* [WHAT IS NEEDED] Only the lines from the one containing "Opnames show 1" through the last line below should be written out, exactly and with both ends kept.

* [GIVEN RECORDS]

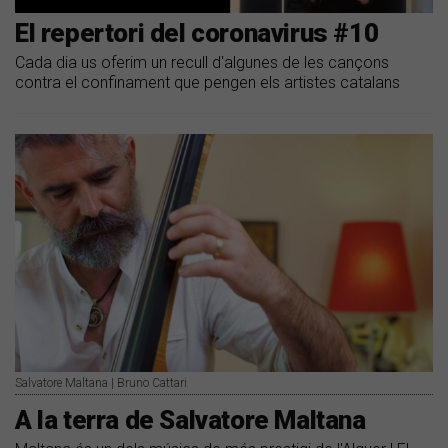
El repertori del coronavirus #10
Cada dia us oferim un recull d'algunes de les cançons
contra el confinament que pengen els artistes catalans
Salvatore Maltana | Bruno Cattari
A la terra de Salvatore Maltana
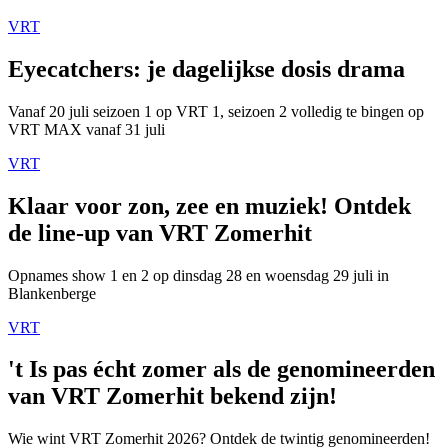
VRT
Eyecatchers: je dagelijkse dosis drama
Vanaf 20 juli seizoen 1 op VRT 1, seizoen 2 volledig te bingen op
VRT MAX vanaf 31 juli
VRT
Klaar voor zon, zee en muziek! Ontdek
de line-up van VRT Zomerhit
Opnames show 1 en 2 op dinsdag 28 en woensdag 29 juli in
Blankenberge
VRT
't Is pas écht zomer als de genomineerden
van VRT Zomerhit bekend zijn!
Wie wint VRT Zomerhit 2026? Ontdek de twintig genomineerden!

* [TASK RESPONSE]
Opnames show 1 en 2 op dinsdag 28 en woensdag 29 juli in
Blankenberge
VRT
't Is pas écht zomer als de genomineerden
van VRT Zomerhit bekend zijn!
Wie wint VRT Zomerhit 2026? Ontdek de twintig genomineerden!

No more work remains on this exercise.